The film tells two parallel stories: that of the busy and dramatically fluid history of Dawson City and of the cache of hundreds nitrate films discovered beneath the town's hockey rink. Battered excerpts from these silent discoveries, many of them thought long lost, are juxtaposed with the images of the town as it grew, thrived and faded through the years.
Dawson City is essentially a silent film, which is fitting given the vintage of the reclaimed nitrate. With Alex Somers' low-key, elegiac score as background, film clips and moving shots of photos from the town's past are allowed to speak for themselves, with text added as necessary to fill in the details. The collage of images fill in pieces of the story at a languid pace, matching the times it describes.

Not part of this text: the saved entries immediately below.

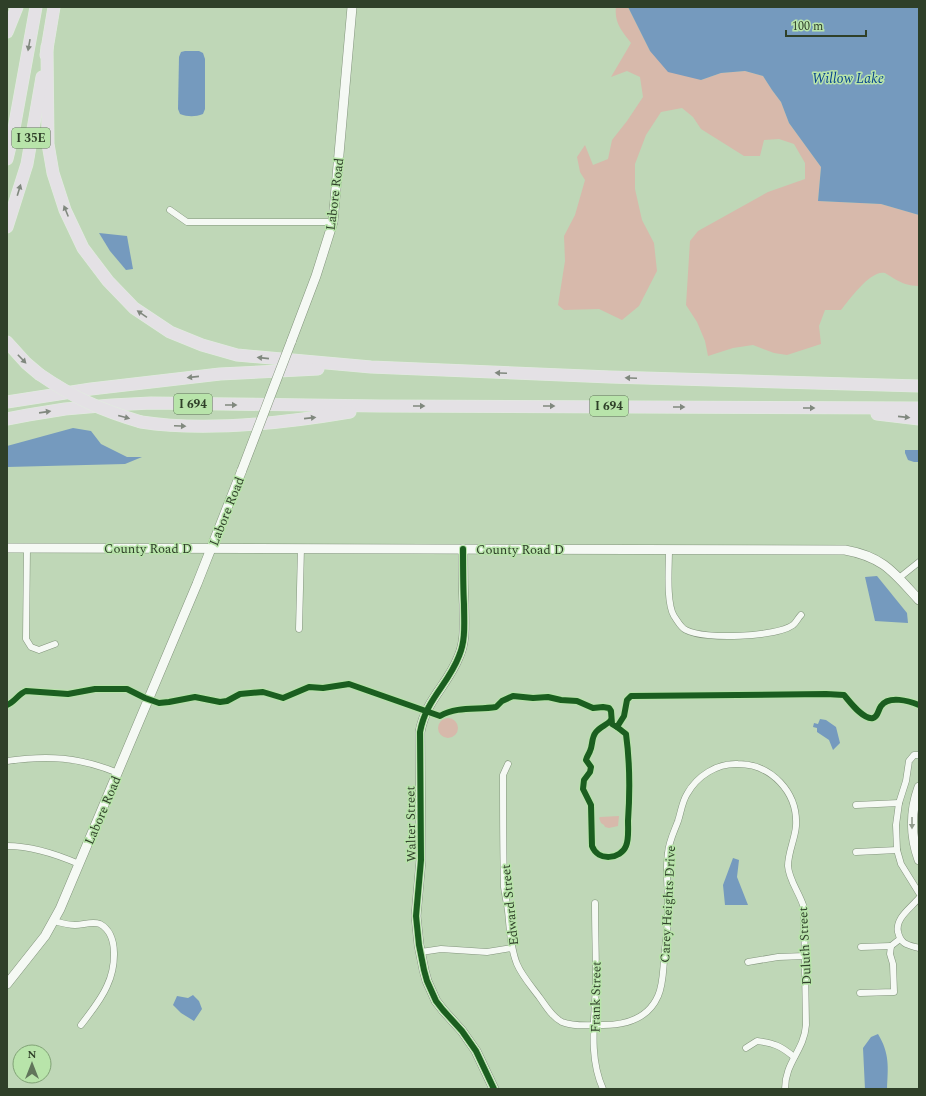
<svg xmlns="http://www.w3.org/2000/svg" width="926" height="1096" viewBox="0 0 926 1096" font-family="Spectral,serif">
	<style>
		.green { fill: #d7b9ab }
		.water { fill: #759abe }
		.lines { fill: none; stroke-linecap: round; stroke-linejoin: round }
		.street-casing { stroke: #82947c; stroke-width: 7 }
		.secondary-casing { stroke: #82947c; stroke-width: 10 }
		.highway-casing { stroke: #e2eddf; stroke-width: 13 }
		.street { stroke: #f5f9f4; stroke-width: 6 }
		.secondary { stroke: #f5f9f4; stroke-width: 9 }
		.highway { stroke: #e4e1e5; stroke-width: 12 }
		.secondary-bridge-casing { stroke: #82947c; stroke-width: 10; stroke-linecap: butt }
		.highway-bridge-casing { stroke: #e2eddf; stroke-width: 13; stroke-linecap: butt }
		.secondary-bridge { stroke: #f5f9f4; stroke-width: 9 }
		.highway-bridge { stroke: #e4e1e5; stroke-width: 12 }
		.cycleway-casing { stroke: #b8e4aa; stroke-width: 8 }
		.cycleway { stroke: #1b5e20; stroke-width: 6 }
		.oneway { fill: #80887e }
		.oneway2 { fill: #929c8e }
		.labels { text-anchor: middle; stroke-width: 3; stroke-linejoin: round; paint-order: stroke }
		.shield { fill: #b8e4aa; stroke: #587150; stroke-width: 1 }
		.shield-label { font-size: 12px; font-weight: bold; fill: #2f4029 }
		.street-label { font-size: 13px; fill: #2f4029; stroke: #b8e4aa }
		.water-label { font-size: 14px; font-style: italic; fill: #06428f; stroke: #b8e4aa }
	</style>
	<rect width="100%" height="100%" fill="#bfd7b7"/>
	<g class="green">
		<path d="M616 7H628L650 51 701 80 721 73 745 71 763 76 772 90 781 102 789 123 821 167 818 201 881 204 919 215V286C909 286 901 283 893 278 890 276 887 274 885 273 871 269 849 300 841 310H825L819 326 821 344 787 355 774 353 753 345 733 348 708 356 705 341 697 322 686 305 690 241 698 231 768 192 805 179V163L794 144 779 139 764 140 760 156H744L701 129 693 117 682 108 661 112 646 135 635 164V189L642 220 654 243 657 271 639 306 622 320 599 309 564 310 558 305 565 261 564 236 575 215 585 180 580 172 577 157 585 145 593 165 608 159 612 140 627 121 643 97 640 77 627 71 611 77 631 43C622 31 614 23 616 7Z"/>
		<circle cx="448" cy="728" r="10"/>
		<path d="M619 816 618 826 609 828 605 827 604 825 601 823 599 818 600 817Z"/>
	</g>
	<g class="water">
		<path d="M628 7H919V215L881 204 818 201 821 167 789 123 781 102 772 90 763 76 745 71 721 73 701 80 668 72 650 51Z"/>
		<path d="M185 51H199L203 53 205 59V109L203 114C195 117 188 117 180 114L178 109 179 57 181 52Z"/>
		<path d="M99 233 127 236 133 269 126 270 110 251Z"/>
		<path d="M73 428 91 431 101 444 127 457H142L125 464 7 467V446Z"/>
		<path d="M905 450H919V462H914L908 460 905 453Z"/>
		<path d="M877 576 907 613 908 623 875 621 865 577Z"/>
		<path d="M820 719 826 720 836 727 840 743 833 750 829 740 817 732V728L813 727 814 723 818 724Z"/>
		<path d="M733 858 739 860 737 877 748 905H725L723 885Z"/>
		<path d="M193 995 199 1001 202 1009 194 1021 181 1013 173 1005 177 996 188 998Z"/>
		<path d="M878 1034C890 1054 888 1067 887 1089H865L863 1048 871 1037Z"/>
	</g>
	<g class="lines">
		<defs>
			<g id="street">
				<path d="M170 210 187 222H333"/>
				<path d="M27 548 26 639 31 647 39 650 55 644"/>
				<path d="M669 550C669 566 666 603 674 616 677 620 681 628 686 630 704 640 776 637 793 625 796 623 798 618 801 615"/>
				<path d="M899 578 919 562"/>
				<path d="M299 629 301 548"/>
				<path d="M919 755H914L909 761 906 781 899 803 896 825 897 850 901 864 919 893"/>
				<path d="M7 761C48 755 79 757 118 773"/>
				<path d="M508 764 503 775C503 812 503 849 504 887 505 895 507 903 508 911 510 928 510 947 517 964 522 976 532 987 540 998 546 1006 552 1017 562 1022 574 1027 590 1025 603 1025 626 1025 648 1019 658 996 663 985 663 972 664 960 665 945 668 930 668 915 669 894 665 873 668 853 669 841 674 832 678 821 681 812 682 802 687 794 697 776 717 763 738 764 771 764 798 792 796 826 795 839 788 852 788 866 789 881 800 893 804 908L806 1025C804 1051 785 1062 785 1089"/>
				<path d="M856 805 899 803"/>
				<path d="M7 846C32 846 56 854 79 864"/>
				<path d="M856 852 897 850"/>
				<path d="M919 898C911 908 895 918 898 932 901 945 908 945 919 948"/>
				<path d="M595 903C595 930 596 956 596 983 595 1018 588 1056 603 1089"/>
				<path d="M54 921C61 923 68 925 75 925 83 925 92 921 100 924 120 935 115 969 107 986 101 1000 90 1013 81 1025"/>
				<path d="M861 947 891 946"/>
				<path d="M421 952 441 949 487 952 512 948"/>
				<path d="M748 962 778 957 805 956"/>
				<path d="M860 993 894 992 893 964 890 954 891 946 900 939"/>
				<path d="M746 1048 757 1041C774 1043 781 1046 794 1057"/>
			</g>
			<g id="secondary">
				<path d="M291 342 316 276 333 222 352 7"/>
				<path d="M7 548 845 550C884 557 894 573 919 600"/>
				<path d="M463 549C463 567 463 586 464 604 464 622 466 640 459 656 448 685 426 699 420 732L421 860 416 916 419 945 424 970 427 981 436 1001 443 1010 462 1031 476 1051 494 1089"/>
				<path d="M919 787C910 812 910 835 919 860"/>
				<path d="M7 984 45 936 60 909 197 584 242 470"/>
			</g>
			<g id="highway">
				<path d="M7 32 17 7"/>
				<path d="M47 47 48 144 53 173 65 210 83 248 108 281 134 308 170 332 202 345 237 355 371 367 610 377 919 386"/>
				<path d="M46 55 54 7"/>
				<path d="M7 159 13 134 36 7"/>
				<path d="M7 227 27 164 42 77"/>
				<path d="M7 342 26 363 39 374"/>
				<path d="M7 402 91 389 220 374 318 369"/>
				<path d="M877 414 919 419"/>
				<path d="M7 419 28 415 65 409 112 405 151 403 380 406 919 408"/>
				<path d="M141 422C206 432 285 423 350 412"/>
			</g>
		</defs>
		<use href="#street" class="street-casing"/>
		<use href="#secondary" class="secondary-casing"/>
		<use href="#highway" class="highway-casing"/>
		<use href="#street" class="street"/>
		<use href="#secondary" class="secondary"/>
		<use href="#highway" class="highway"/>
		<defs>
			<path id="secondary-bridge" d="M242 470 291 342"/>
			<path id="highway-bridge" d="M39 374C74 398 101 410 141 422"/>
		</defs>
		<use href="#secondary-bridge" class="secondary-bridge-casing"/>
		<use href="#highway-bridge" class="highway-bridge-casing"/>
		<use href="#secondary-bridge" class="secondary-bridge"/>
		<use href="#highway-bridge" class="highway-bridge"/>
		<defs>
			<g id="cycleway">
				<path d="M463 549C463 567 463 586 464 604 464 622 466 640 459 656 448 685 426 699 420 732L421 860 416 916 419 945 424 970 427 981 436 1001 443 1010 462 1031 476 1051 494 1089"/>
				<path d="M7 705C15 702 18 694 26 691L68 694 95 689H127L145 698 159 703 169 702 195 697 220 702 227 701 240 694 263 692 283 698 309 687 323 688 349 684 440 716C457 706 477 710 496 707L502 701 513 696 533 698 548 697 561 700 577 701 593 708 603 707 609 708 611 711 612 724 617 727 624 716 627 700 631 696 826 694 844 695C850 702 863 720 873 718 878 717 878 710 881 706 889 695 909 701 919 705"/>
				<path d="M611 720C607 725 600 727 596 732 591 738 593 745 590 751 589 754 587 756 586 760L591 767 590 772 584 780 583 789 591 805 592 846C598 862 621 859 626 846 629 839 628 829 628 821 630 792 630 763 626 734L617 727"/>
			</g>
		</defs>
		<use href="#cycleway" class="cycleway-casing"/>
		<use href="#cycleway" class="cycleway"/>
	</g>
	<defs><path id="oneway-solid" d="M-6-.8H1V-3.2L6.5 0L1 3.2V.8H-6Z"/></defs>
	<g class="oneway">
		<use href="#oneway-solid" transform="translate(29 45) rotate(100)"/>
		<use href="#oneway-solid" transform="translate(19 190) rotate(-73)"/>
		<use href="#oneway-solid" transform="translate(66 211) rotate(-112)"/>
		<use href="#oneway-solid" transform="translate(142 314) rotate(-146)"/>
		<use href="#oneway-solid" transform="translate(263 358) rotate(-174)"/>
		<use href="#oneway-solid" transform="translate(22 359) rotate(46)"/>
		<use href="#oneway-solid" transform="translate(501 373) rotate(-178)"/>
		<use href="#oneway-solid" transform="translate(193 377) rotate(174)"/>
		<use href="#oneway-solid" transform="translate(631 378) rotate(-178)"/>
		<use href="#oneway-solid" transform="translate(231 405)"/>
		<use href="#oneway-solid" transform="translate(419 406)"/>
		<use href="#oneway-solid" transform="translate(549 406)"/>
		<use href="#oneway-solid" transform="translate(679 407)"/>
		<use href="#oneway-solid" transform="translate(809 408)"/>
		<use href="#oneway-solid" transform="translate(45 412) rotate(-8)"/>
		<use href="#oneway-solid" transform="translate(124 417) rotate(15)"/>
		<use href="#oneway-solid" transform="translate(904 417) rotate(6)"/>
		<use href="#oneway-solid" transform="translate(310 418) rotate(-6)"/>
		<use href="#oneway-solid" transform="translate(180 426) rotate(2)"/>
	</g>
	<use class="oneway2" href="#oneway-solid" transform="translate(912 823) rotate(90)"/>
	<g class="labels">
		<g class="shield">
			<rect x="12" y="128" width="38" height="20" rx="3"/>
			<rect x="174" y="394" width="38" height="20" rx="3"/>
			<rect x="590" y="396" width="38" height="20" rx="3"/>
		</g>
		<g class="shield-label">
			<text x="31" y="142">I 35E</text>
			<text x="193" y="408">I 694</text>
			<text x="609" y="410">I 694</text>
		</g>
		<g class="street-label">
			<text transform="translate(334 194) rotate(-83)" y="5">Labore Road</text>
			<text transform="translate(226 511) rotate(-68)" y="5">Labore Road</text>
			<text x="148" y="553">County Road D</text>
			<text x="520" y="554">County Road D</text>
			<text transform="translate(102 810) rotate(-67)" y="5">Labore Road</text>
			<text transform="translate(410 824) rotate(-91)" y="5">Walter Street</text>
			<text transform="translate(667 904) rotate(-87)" y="5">Carey Heights Drive</text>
			<text transform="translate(509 905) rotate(-96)" y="5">Edward Street</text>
			<text transform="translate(804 946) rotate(-93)" y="5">Duluth Street</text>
			<text transform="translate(595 997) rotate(-89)" y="5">Frank Street</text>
		</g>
		<g class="water-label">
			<text x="848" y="83">Willow Lake</text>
		</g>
	</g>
	<rect width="926" height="1096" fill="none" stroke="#2f4029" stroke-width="16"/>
	<g transform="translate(32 1064)"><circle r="19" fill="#b8e4aa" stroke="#81a276"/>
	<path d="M0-3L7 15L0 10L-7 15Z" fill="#61755b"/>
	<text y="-6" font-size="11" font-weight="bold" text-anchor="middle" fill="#2f4029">N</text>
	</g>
	<path d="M786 30v6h80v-6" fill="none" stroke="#2f4029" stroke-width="2"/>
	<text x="792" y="30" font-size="12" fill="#2f4029" stroke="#b8e4aa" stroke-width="3" paint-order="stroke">100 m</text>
</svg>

The town was home to many famous faces over the years, including some who would find fame in Hollywood. Theater owner Sid Grauman was a newsboy there and Marjorie Rambeaux, William Desmond and writer Wilson Mizner all had their impact on Dawson as well. There's even a photo of Charlie Chaplin, there to do location filming for The Gold Rush (1925).
Taking in the whole story of the Dawson film discovery evokes simultaneous feelings of delight and loss. The town was the end of the road for hundreds of silent films during the early days of the industry. It was expensive to ship prints and studios didn't want the battered reels once they had completed their run.
So the films were stored, until they took up too much space. Then hundreds of them were thrown in the river, while another massive pile was burned. Miraculously, over 500 more reels were saved when they were used to fill in the town swimming pool, so that putting a temporary top over it would no longer be necessary for hockey season.
There the films were preserved for decades, and many of the townspeople knew they were there, unaware of their value. Sometimes bits of nitrate would poke out of the ice and kids would set them on fire for fun. The importance of what lay under the ice was not fully understood until they were discovered by an outside party who felt such a stash deserved a better fate.
I haven't seen Morrison's 2002 tribute to the beauty of decomposing film, Decasia, but I hear fans of that film will appreciate a similar style here. This is a must see for anyone interested in film restoration and recovery. It is a mesmerizing, mysterious and deliberate work.